Добавим, что приятнее всего польстить сборщику налогов можно было, называя его просто г-ном Бенедиктом, то есть латинизировав имя, данное ему при крещении, и умалчивая его фамилию. Зная это, Жюль Кретон никогда не упускал случая назвать его либо Бенуа, либо Жиродо, а порою даже усиливал просторечное звучание этих имен, соединив их одно с другим.
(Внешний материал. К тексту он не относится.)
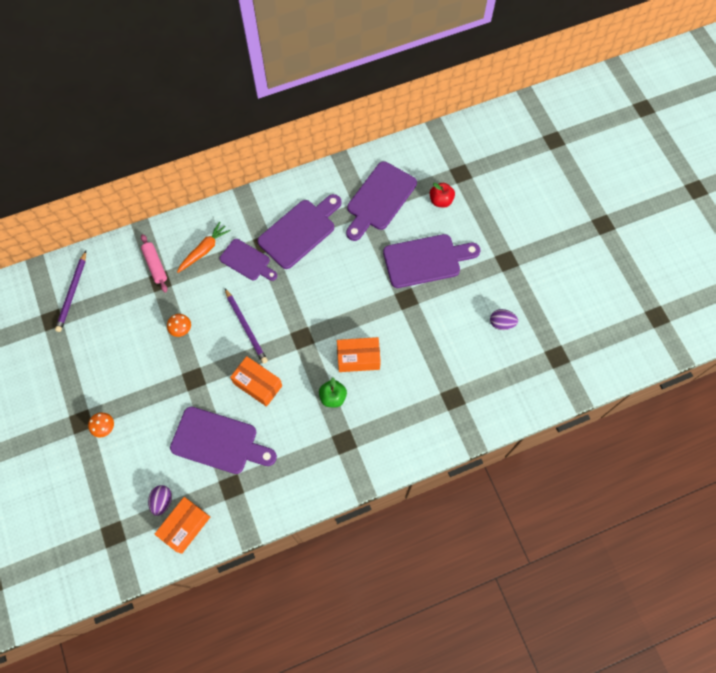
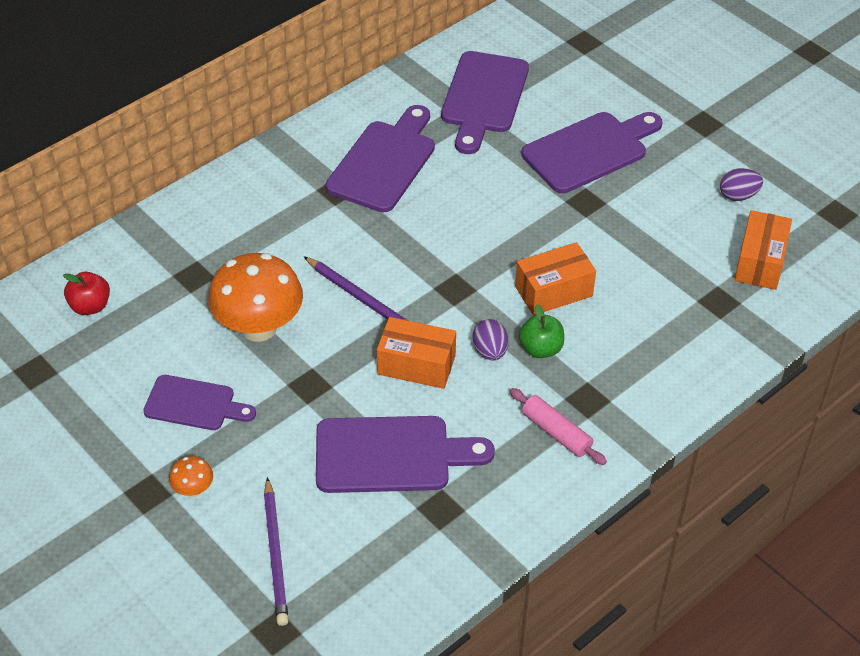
camera: 20 degrees left, 20 degrees down
purple pencil [55,251,86,332] -> purple pencil moved to [264,477,289,626]
pink rolling pin [141,234,168,292] -> pink rolling pin moved to [510,388,607,465]
purple egg [148,485,172,516] -> purple egg moved to [473,319,508,360]
orange box [155,497,210,554] -> orange box moved to [734,210,792,290]
orange mushroom [167,314,191,337] -> orange mushroom [208,253,303,342], size x2.31
orange carrot [177,222,231,273] -> none
purple cutting board [220,239,277,281] -> purple cutting board moved to [143,375,256,430]
red apple [430,183,455,208] -> red apple moved to [63,272,110,315]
Господин Бенедикт выказывал огромные притязания на элегантность; но, к несчастью, его длинная фигура, его длинные руки с не менее длинными кистями, его длинные ноги, опиравшиеся на длинные ступни, упорно сопротивлялись этим устремлениям и относили его среди класса двуногих, называемых людьми, к той категории, к которой орнитологи относят среди птиц аистов и цапель, то есть к голенастым.
Так что мы имели право сказать, что и в плане физическом, и в плане моральном длинный, тощий и меланхоличный Бенуа Жиродо составлял, оказавшись с ним рядом,) разительный контраст с маленьким, тучным и жизнерадостным Жюлем Кретоном.
Издалека, едва заметив хозяина праздника и убедившись, что тот сможет его расслышать, Жюль закричал:
— Эй! Кассий! Кассий, знаешь ли ты, почему я подстегиваю мою лошадь?
— Предполагаю, — ответил Мадлен, — чтобы приехать поскорее.
— Да, конечно. Но знаешь ли ты, почему я хочу добраться поскорее?
— Чтобы как можно быстрее пожать мне руку.
— Безусловно, но это не все: я хочу первым рассказать тебе остроумную шутку сельского стражника из Данплё.
— Замолчите, господин Жюль, ни слова! — произнес Жиродо, толкая своего спутника локтем.
— Замолчать! Мне замолчать! Я ведь рассержусь!
— Ну, давайте вашу шутку, — сказал Мадлен, беря поводья, чтобы рассказчику было легче сойти на землю.
— Он сказал, увидев Жиродо рядом со мной и меня рядом с Жиродо: «Какая жалость, что король Луи Филипп отменил лотерею, я бы поставил сто су на номер десять; вот этот номер едет мимо меня!»